TASK OBJECTIVE:
Repeat each record exactly as written, and drop any images.

*** THE INPUT Section Begins ***

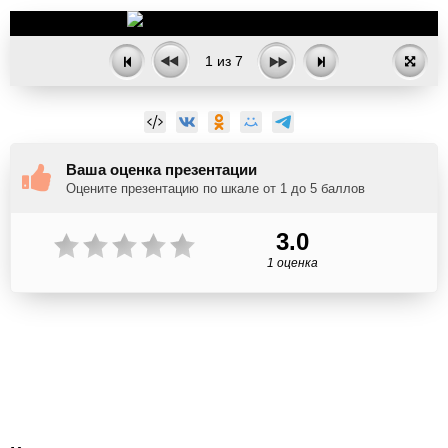
1
из
7
Ваша оценка презентации
Оцените презентацию по шкале от 1 до 5 баллов
3.0
1 оценка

*** THE INPUT Section Ends ***

TASK SOLUTION:
1
из
7
Ваша оценка презентации
Оцените презентацию по шкале от 1 до 5 баллов
3.0
1 оценка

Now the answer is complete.